• _Assigned task_: Express every line of text in the listing below as a JSON list of strings, one string per line, with blank lines omitted. Leave the picture markers out of the answer.

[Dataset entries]
========================================

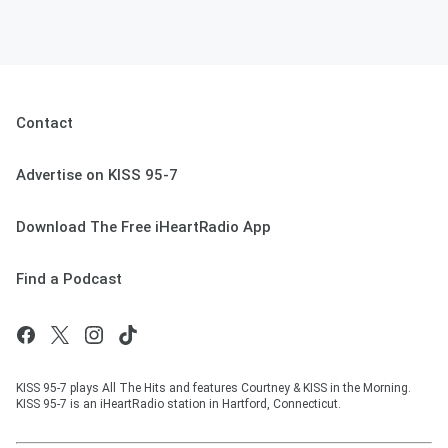
Contact
Advertise on KISS 95-7
Download The Free iHeartRadio App
Find a Podcast
KISS 95-7 plays All The Hits and features Courtney & KISS in the Morning.
KISS 95-7 is an iHeartRadio station in Hartford, Connecticut.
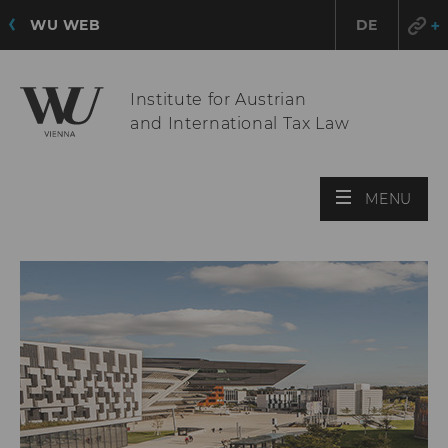
WU WEB
DE
Institute for Austrian
and International Tax Law
OPE
MENU
MAI
MEN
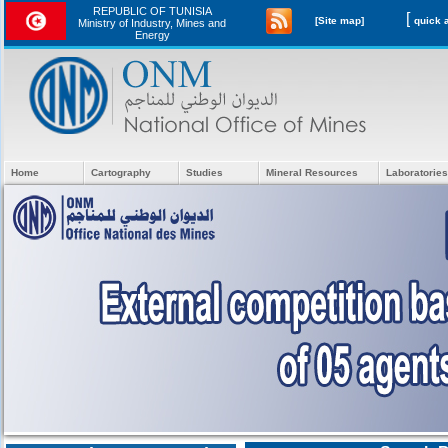
REPUBLIC OF TUNISIA
[
[Site map]
Ministry of Industry, Mines and
Energy
Home
Cartography
Studies
Mineral Resources
Laboratories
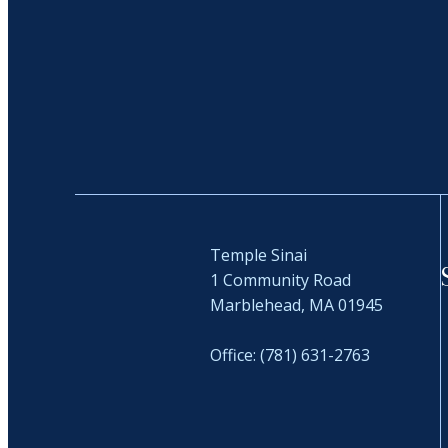
Temple Sinai
1 Community Road
Marblehead, MA 01945
Office: (781) 631-2763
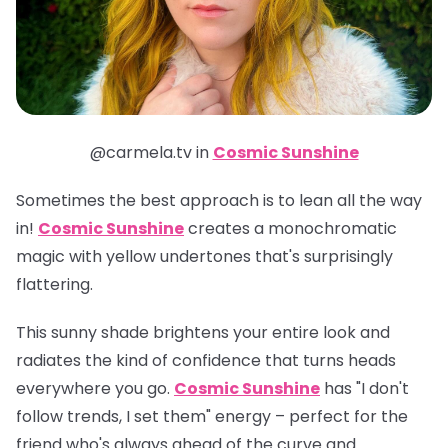
@carmela.tv in
Cosmic Sunshine
Sometimes the best approach is to lean all the way
in!
Cosmic Sunshine
creates a monochromatic
magic with yellow undertones that's surprisingly
flattering.
This sunny shade brightens your entire look and
radiates the kind of confidence that turns heads
everywhere you go.
Cosmic Sunshine
has "I don't
follow trends, I set them" energy – perfect for the
friend who's always ahead of the curve and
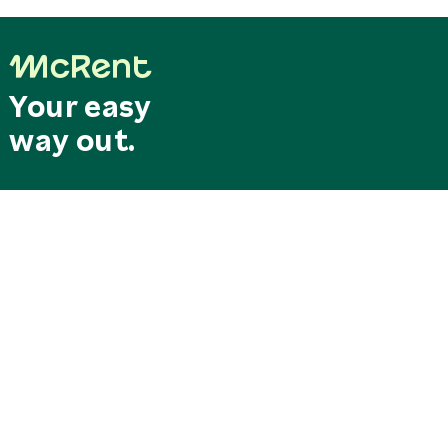
Your easy
way out.
Last minute
Search & Book
deals
Special offers
RESERVATION CENTRAL
SERVICE CENTER
Mo. - Fr. 8.00 am - 6.00 pm
Our service hotline can be
reservation@mcrent.eu
reached free of charge from
MOTORHOMES
Germany
+49 7562 91389 150
0800/0627368
SOCIAL
STATIONS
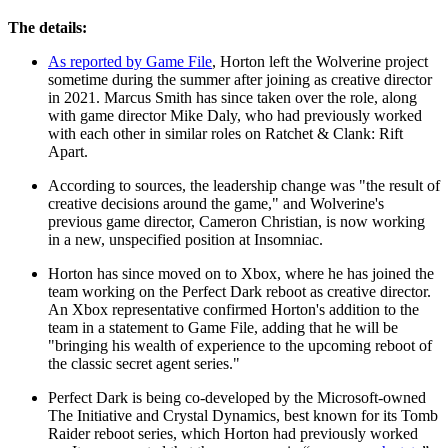
The details:
As reported by Game File
, Horton left the Wolverine project
sometime during the summer after joining as creative director
in 2021. Marcus Smith has since taken over the role, along
with game director Mike Daly, who had previously worked
with each other in similar roles on Ratchet & Clank: Rift
Apart.
According to sources, the leadership change was "the result of
creative decisions around the game," and Wolverine's
previous game director, Cameron Christian, is now working
in a new, unspecified position at Insomniac.
Horton has since moved on to Xbox, where he has joined the
team working on the Perfect Dark reboot as creative director.
An Xbox representative confirmed Horton's addition to the
team in a statement to Game File, adding that he will be
"bringing his wealth of experience to the upcoming reboot of
the classic secret agent series."
Perfect Dark is being co-developed by the Microsoft-owned
The Initiative and Crystal Dynamics, best known for its Tomb
Raider reboot series, which Horton had previously worked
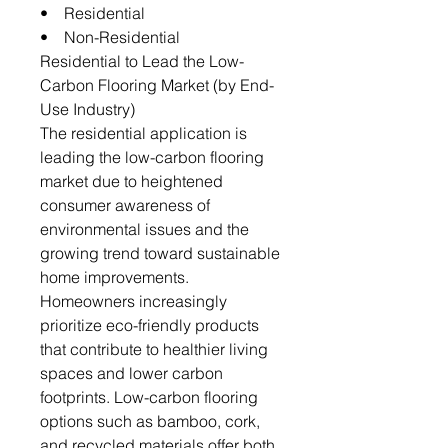
• Residential
• Non-Residential
Residential to Lead the Low-
Carbon Flooring Market (by End-
Use Industry)
The residential application is
leading the low-carbon flooring
market due to heightened
consumer awareness of
environmental issues and the
growing trend toward sustainable
home improvements.
Homeowners increasingly
prioritize eco-friendly products
that contribute to healthier living
spaces and lower carbon
footprints. Low-carbon flooring
options such as bamboo, cork,
and recycled materials offer both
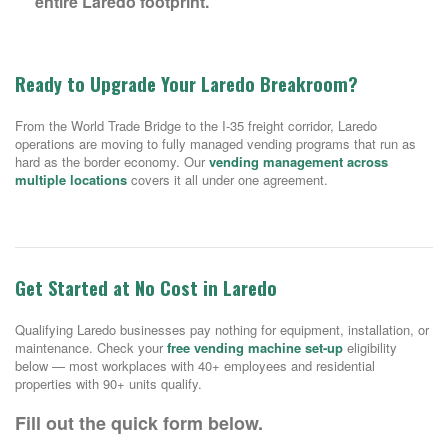
entire Laredo footprint.
Ready to Upgrade Your Laredo Breakroom?
From the World Trade Bridge to the I-35 freight corridor, Laredo
operations are moving to fully managed vending programs that run as
hard as the border economy. Our
vending management across
multiple locations
covers it all under one agreement.
Get Started at No Cost in Laredo
Qualifying Laredo businesses pay nothing for equipment, installation, or
maintenance. Check your
free vending machine set-up
eligibility
below — most workplaces with 40+ employees and residential
properties with 90+ units qualify.
Fill out the quick form below.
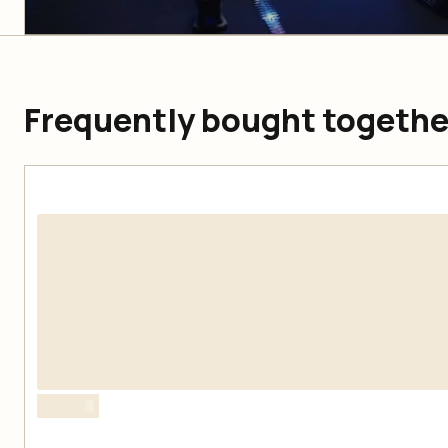
Frequently bought togethe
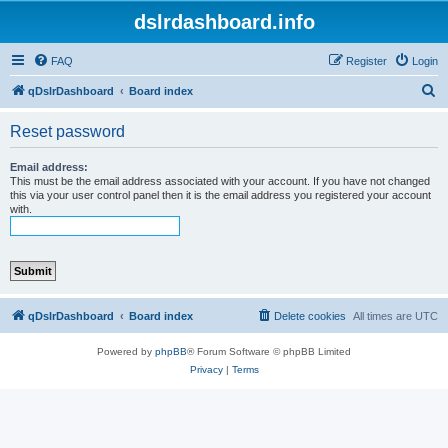
dslrdashboard.info
FAQ
Register
Login
S
qDslrDashboard
Board index
e
Reset password
a
r
Email address:
This must be the email address associated with your account. If you have not changed
c
this via your user control panel then it is the email address you registered your account
with.
h
qDslrDashboard
Board index
Delete cookies
All times are
UTC
Powered by
phpBB
® Forum Software © phpBB Limited
Privacy
|
Terms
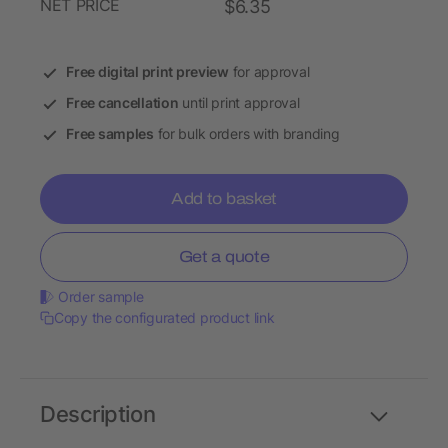
NET PRICE
$6.35
Free digital print preview
for approval
Free cancellation
until print approval
Free samples
for bulk orders with branding
Add to basket
Get a quote
Order sample
Copy the configurated product link
Description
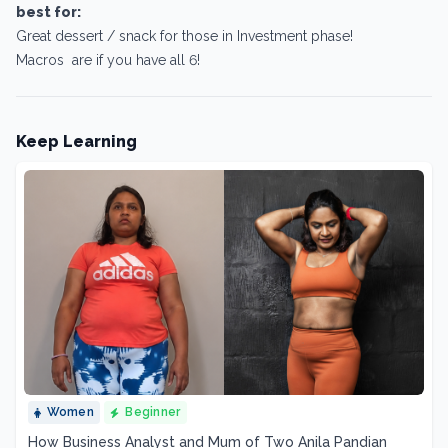
best for:
Great dessert / snack for those in Investment phase!
Macros are if you have all 6!
Keep Learning
Women
Beginner
How Business Analyst and Mum of Two Anila Pandian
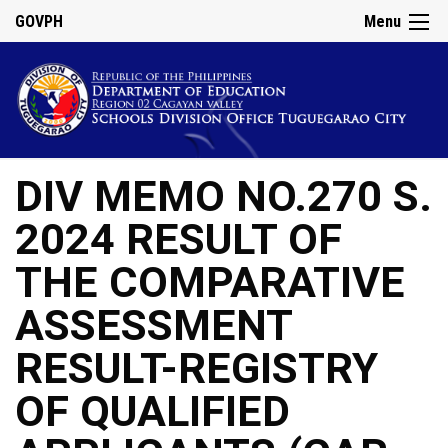
GOVPH
Menu
DIV MEMO NO.270 S.
2024 RESULT OF
THE COMPARATIVE
ASSESSMENT
RESULT-REGISTRY
OF QUALIFIED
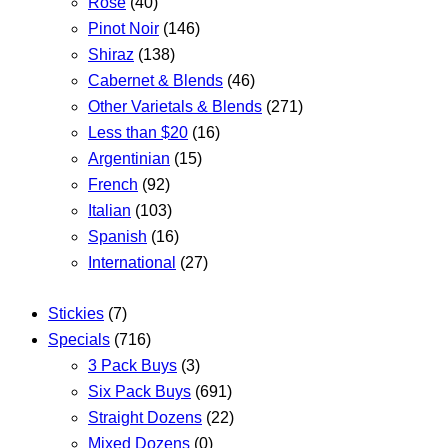
Rose
(40)
Pinot Noir
(146)
Shiraz
(138)
Cabernet & Blends
(46)
Other Varietals & Blends
(271)
Less than $20
(16)
Argentinian
(15)
French
(92)
Italian
(103)
Spanish
(16)
International
(27)
Stickies
(7)
Specials
(716)
3 Pack Buys
(3)
Six Pack Buys
(691)
Straight Dozens
(22)
Mixed Dozens
(0)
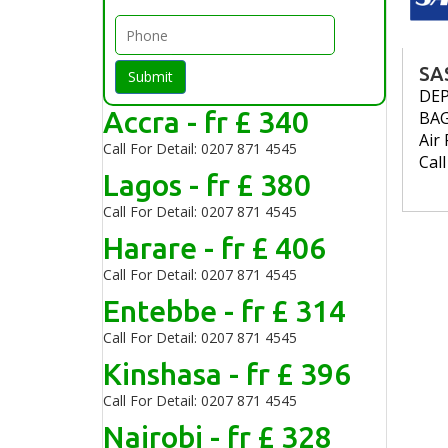
SA
Submit
DE
Accra - fr £ 340
BA
Air 
Call For Detail: 0207 871 4545
Cal
Lagos - fr £ 380
Call For Detail: 0207 871 4545
Harare - fr £ 406
Call For Detail: 0207 871 4545
Entebbe - fr £ 314
Call For Detail: 0207 871 4545
Kinshasa - fr £ 396
Call For Detail: 0207 871 4545
Nairobi - fr £ 328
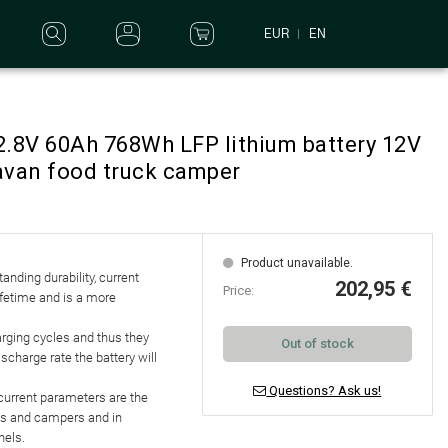
EUR
EN
2.8V 60Ah 768Wh LFP lithium battery 12V
avan food truck camper
Product unavailable.
standing
durability, current
202,95 €
Price:
lifetime and is a more
arging cycles
and thus they
Out of stock
discharge rate
the battery will
Questions? Ask us!
d current parameters are the
les and campers and in
nels.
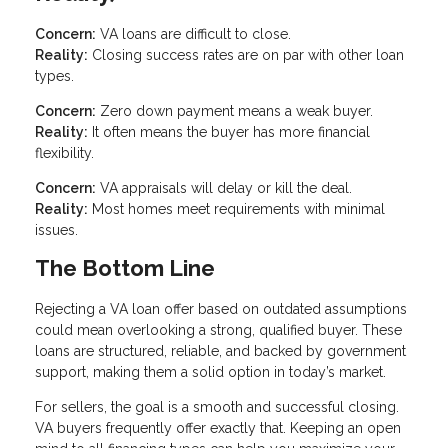
Concern:
VA loans are difficult to close.
Reality:
Closing success rates are on par with other loan
types.
Concern:
Zero down payment means a weak buyer.
Reality:
It often means the buyer has more financial
flexibility.
Concern:
VA appraisals will delay or kill the deal.
Reality:
Most homes meet requirements with minimal
issues.
The Bottom Line
Rejecting a VA loan offer based on outdated assumptions
could mean overlooking a strong, qualified buyer. These
loans are structured, reliable, and backed by government
support, making them a solid option in today’s market.
For sellers, the goal is a smooth and successful closing.
VA buyers frequently offer exactly that. Keeping an open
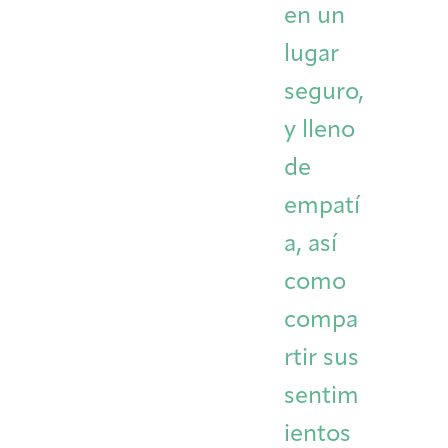
en un
lugar
seguro,
y lleno
de
empatí
a, así
como
compa
rtir sus
sentim
ientos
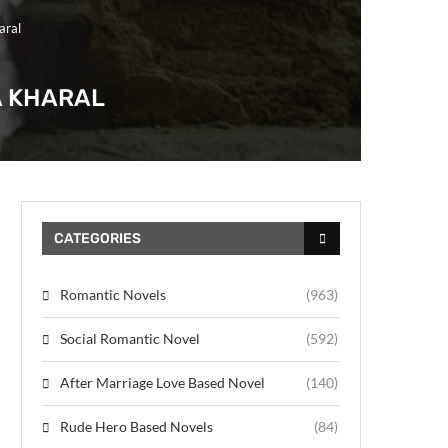
aral
A KHARAL
CATEGORIES
Romantic Novels
(963)
Social Romantic Novel
(592)
After Marriage Love Based Novel
(140)
Rude Hero Based Novels
(84)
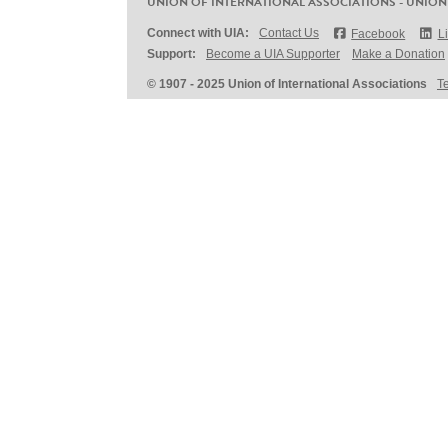
UNION OF INTERNATIONAL ASSOCIATIONS - UNION
Connect with UIA:
Contact Us
Facebook
L
Support:
Become a UIA Supporter
Make a Donation
© 1907 - 2025 Union of International Associations
T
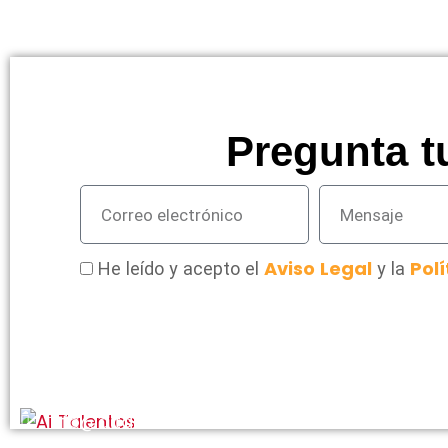
Pregunta t
Aviso Legal
Polí
He leído y acepto el
y la
info@aitalentos.com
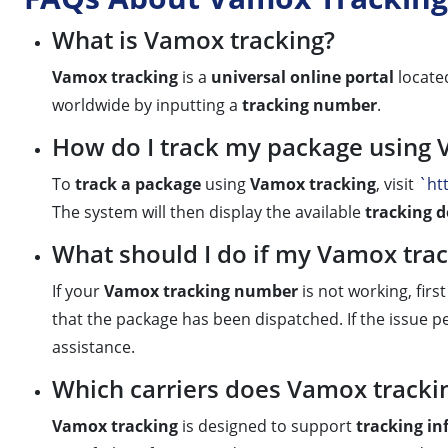
What is Vamox tracking?
Vamox tracking
is a
universal online portal
locate
worldwide by inputting a
tracking number
.
How do I track my package using 
To
track a package
using
Vamox tracking
, visit
`ht
The system will then display the available
tracking d
What should I do if my Vamox tra
If your
Vamox tracking number
is not working, firs
that the package has been dispatched. If the issue per
assistance.
Which carriers does Vamox tracki
Vamox tracking
is designed to support
tracking i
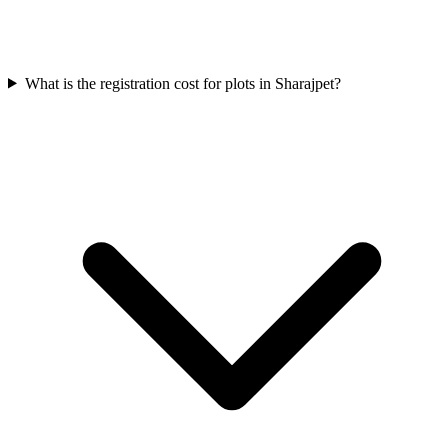
What is the registration cost for plots in Sharajpet?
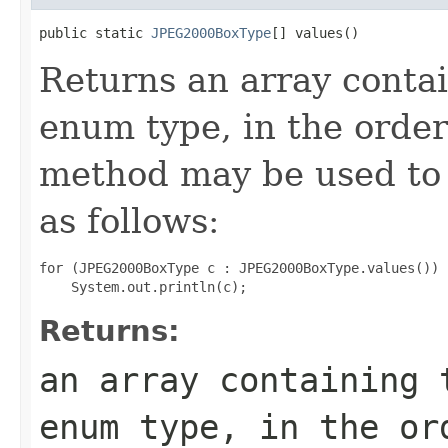
public static 
JPEG2000BoxType
[] values()
Returns an array contai
enum type, in the order
method may be used to 
as follows:
for (JPEG2000BoxType c : JPEG2000BoxType.values())

Returns:
an array containing 
enum type, in the or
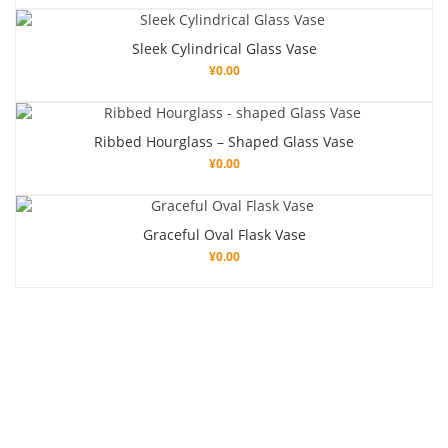
Sleek Cylindrical Glass Vase
¥
0.00
Ribbed Hourglass – Shaped Glass Vase
¥
0.00
Graceful Oval Flask Vase
¥
0.00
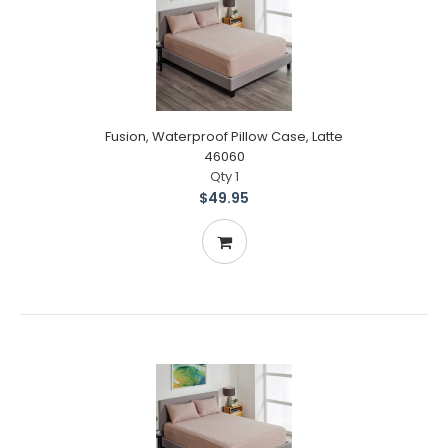
Fusion, Waterproof Pillow Case, Latte
46060
Qty 1
$49.95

========================================

• _Exercise response_:
[
  "Contact",
  "Advertise on KISS 95-7",
  "Download The Free iHeartRadio App",
  "Find a Podcast",
  "KISS 95-7 plays All The Hits and features Courtney & KISS in the Morning.",
  "KISS 95-7 is an iHeartRadio station in Hartford, Connecticut.",
  "WU WEB",
  "DE",
  "Institute for Austrian",
  "and International Tax Law",
  "OPE",
  "MENU",
  "MAI",
  "MEN",
  "REPUBLIC OF TUNISIA",
  "[",
  "[Site map]",
  "Ministry of Industry, Mines and",
  "Energy",
  "Home",
  "Cartography",
  "Studies",
  "Mineral Resources",
  "Laboratories",
  "Temple Sinai",
  "1 Community Road",
  "Marblehead, MA 01945",
  "Office: (781) 631-2763",
  "@carmela.tv in",
  "Cosmic Sunshine",
  "Sometimes the best approach is to lean all the way",
  "in!",
  "Cosmic Sunshine",
  "creates a monochromatic",
  "magic with yellow undertones that's surprisingly",
  "flattering.",
  "This sunny shade brightens your entire look and",
  "radiates the kind of confidence that turns heads",
  "everywhere you go.",
  "Cosmic Sunshine",
  "has \"I don't",
  "follow trends, I set them\" energy – perfect for the",
  "friend who's always ahead of the curve and",
  "Your easy",
  "way out.",
  "Last minute",
  "Search & Book",
  "deals",
  "Special offers",
  "RESERVATION CENTRAL",
  "SERVICE CENTER",
  "Mo. - Fr. 8.00 am - 6.00 pm",
  "Our service hotline can be",
  "reservation@mcrent.eu",
  "reached free of charge from",
  "MOTORHOMES",
  "Germany",
  "+49 7562 91389 150",
  "0800/0627368",
  "SOCIAL",
  "STATIONS",
  "The details:",
  "As reported by Game File",
  ", Horton left the Wolverine project",
  "sometime during the summer after joining as creative director",
  "in 2021. Marcus Smith has since taken over the role, along",
  "with game director Mike Daly, who had previously worked",
  "with each other in similar roles on Ratchet & Clank: Rift",
  "Apart.",
  "According to sources, the leadership change was \"the result of",
  "creative decisions around the game,\" and Wolverine's",
  "previous game director, Cameron Christian, is now working",
  "in a new, unspecified position at Insomniac.",
  "Horton has since moved on to Xbox, where he has joined the",
  "team working on the Perfect Dark reboot as creative director.",
  "An Xbox representative confirmed Horton's addition to the",
  "team in a statement to Game File, adding that he will be",
  "\"bringing his wealth of experience to the upcoming reboot of",
  "the classic secret agent series.\"",
  "Perfect Dark is being co-developed by the Microsoft-owned",
  "The Initiative and Crystal Dynamics, best known for its Tomb",
  "Raider reboot series, which Horton had previously worked",
  "• Residential",
  "• Non-Residential",
  "Residential to Lead the Low-",
  "Carbon Flooring Market (by End-",
  "Use Industry)",
  "The residential application is",
  "leading the low-carbon flooring",
  "market due to heightened",
  "consumer awareness of",
  "environmental issues and the",
  "growing trend toward sustainable",
  "home improvements.",
  "Homeowners increasingly",
  "prioritize eco-friendly products",
  "that contribute to healthier living",
  "spaces and lower carbon",
  "footprints. Low-carbon flooring",
  "options such as bamboo, cork,",
  "and recycled materials offer both",
  "entire Laredo footprint.",
  "Ready to Upgrade Your Laredo Breakroom?",
  "From the World Trade Bridge to the I-35 freight corridor, Laredo",
  "operations are moving to fully managed vending programs that run as",
  "hard as the border economy. Our",
  "vending management across",
  "multiple locations",
  "covers it all under one agreement.",
  "Get Started at No Cost in Laredo",
  "Qualifying Laredo businesses pay nothing for equipment, installation, or",
  "maintenance. Check your",
  "free vending machine set-up",
  "eligibility",
  "below — most workplaces with 40+ employees and residential",
  "properties with 90+ units qualify.",
  "Fill out the quick form below.",
  "Frequently bought togethe",
  "dslrdashboard.info",
  "FAQ",
  "Register",
  "Login",
  "S",
  "qDslrDashboard",
  "Board index",
  "e",
  "Reset password",
  "a",
  "r",
  "Email address:",
  "This must be the email address associated with your account. If you have not changed",
  "c",
  "this via your user control panel then it is the email address you registered your account",
  "with.",
  "h",
  "qDslrDashboard",
  "Board index",
  "Delete cookies",
  "All times are",
  "UTC",
  "Powered by",
  "phpBB",
  "® Forum Software © phpBB Limited",
  "Privacy",
  "|",
  "Terms",
  "NET PRICE",
  "$6.35",
  "Free digital print preview",
  "for approval",
  "Free cancellation",
  "until print approval",
  "Free samples",
  "for bulk orders with branding",
  "Add to basket",
  "Get a quote",
  "Order sample",
  "Copy the configurated product link",
  "Description",
  "best for:",
  "Great dessert / snack for those in Investment phase!",
  "Macros are if you have all 6!",
  "Keep Learning",
  "Women",
  "Beginner",
  "How Business Analyst and Mum of Two Anila Pandian",
  "GOVPH",
  "Menu",
  "DIV MEMO NO.270 S.",
  "2024 RESULT OF",
  "THE COMPARATIVE",
  "ASSESSMENT",
  "RESULT-REGISTRY",
  "OF QUALIFIED",
  "Rose",
  "(40)",
  "Pinot Noir",
  "(146)",
  "Shiraz",
  "(138)",
  "Cabernet & Blends",
  "(46)",
  "Other Varietals & Blends",
  "(271)",
  "Less than $20",
  "(16)",
  "Argentinian",
  "(15)",
  "French",
  "(92)",
  "Italian",
  "(103)",
  "Spanish",
  "(16)",
  "International",
  "(27)",
  "Stickies",
  "(7)",
  "Specials",
  "(716)",
  "3 Pack Buys",
  "(3)",
  "Six Pack Buys",
  "(691)",
  "Straight Dozens",
  "(22)",
  "Mixed Dozens",
  "(0)",
  "SA",
  "Submit",
  "DE",
  "Accra - fr £ 340",
  "BA",
  "Air ",
  "Call For Detail: 0207 871 4545",
  "Cal",
  "Lagos - fr £ 380",
  "Call For Detail: 0207 871 4545",
  "Harare - fr £ 406",
  "Call For Detail: 0207 871 4545",
  "Entebbe - fr £ 314",
  "Call For Detail: 0207 871 4545",
  "Kinshasa - fr £ 396",
  "Call For Detail: 0207 871 4545",
  "Nairobi - fr £ 328",
  "EUR",
  "EN",
  "2.8V 60Ah 768Wh LFP lithium battery 12V",
  "avan food truck camper",
  "Product unavailable.",
  "standing",
  "durability, current",
  "202,95 €",
  "Price:",
  "lifetime and is a more",
  "arging cycles",
  "and thus they",
  "Out of stock",
  "discharge rate",
  "the battery will",
  "Questions? Ask us!",
  "d current parameters are the",
  "les and campers and in",
  "nels.",
  "Concern:",
  "VA loans are difficult to close.",
  "Reality:",
  "Closing success rates are on par with other loan",
  "types.",
  "Concern:",
  "Zero down payment means a weak buyer.",
  "Reality:",
  "It often means the buyer has more financial",
  "flexibility.",
  "Concern:",
  "VA appraisals will delay or kill the deal.",
  "Reality:",
  "Most homes meet requirements with minimal",
  "issues.",
  "The Bottom Line",
  "Rejecting a VA loan offer based on outdated assumptions",
  "could mean overlooking a strong, qualified buyer. These",
  "loans are structured, reliable, and backed by government",
  "support, making them a solid option in today’s market.",
  "For sellers, the goal is a smooth and successful closing.",
  "VA buyers frequently offer exactly that. Keeping an open",
  "en un",
  "lugar",
  "seguro,",
  "y lleno",
  "de",
  "empatí",
  "a, así",
  "como",
  "compa",
  "rtir sus",
  "sentim",
  "ientos",
  "aral",
  "A KHARAL",
  "CATEGORIES",
  "Romantic Novels",
  "(963)",
  "Social Romantic Novel",
  "(592)",
  "After Marriage Love Based Novel",
  "(140)",
  "Rude Hero Based Novels",
  "(84)",
  "UNION OF INTERNATIONAL ASSOCIATIONS - UNION",
  "Connect with UIA:",
  "Contact Us",
  "Facebook",
  "L",
  "Support:",
  "Become a UIA Supporter",
  "Make a Donation",
  "© 1907 - 2025 Union of International Associations",
  "T",
  "Pregunta t",
  "Aviso Legal",
  "Polí",
  "He leído y acepto el",
  "y la",
  "info@aitalentos.com",
  "What is Vamox tracking?",
  "Vamox tracking",
  "is a",
  "universal online portal",
  "locate",
  "worldwide by inputting a",
  "tracking number",
  ".",
  "How do I track my package using ",
  "To",
  "track a package",
  "using",
  "Vamox tracking",
  ", visit",
  "`ht",
  "The system will then display the available",
  "tracking d",
  "What should I do if my Vamox tra",
  "If your",
  "Vamox tracking number",
  "is not working, firs",
  "that the package has been dispatched. If the issue per",
  "assistance.",
  "Which carriers does Vamox tracki",
  "Vamox tracking",
  "is designed to support",
  "tracking i",
  "What is the registration cost for plots in Sharajpet?",
  "public static ",
  "JPEG2000BoxType",
  "[] values()",
  "Returns an array contai",
  "enum type, in the order",
  "method may be used to ",
  "as follows:",
  "for (JPEG2000BoxType c : JPEG2000BoxType.values())",
  "Returns:",
  "an array containing ",
  "enum type, in the or",
  "Sleek Cylindrical Glass Vase",
  "¥",
  "0.00",
  "Ribbed Hourglass – Shaped Glass Vase",
  "¥",
  "0.00",
  "Graceful Oval Flask Vase",
  "¥",
  "0.00",
  "Fusion, Waterproof Pillow Case, Latte",
  "46060",
  "Qty 1",
  "$49.95"
]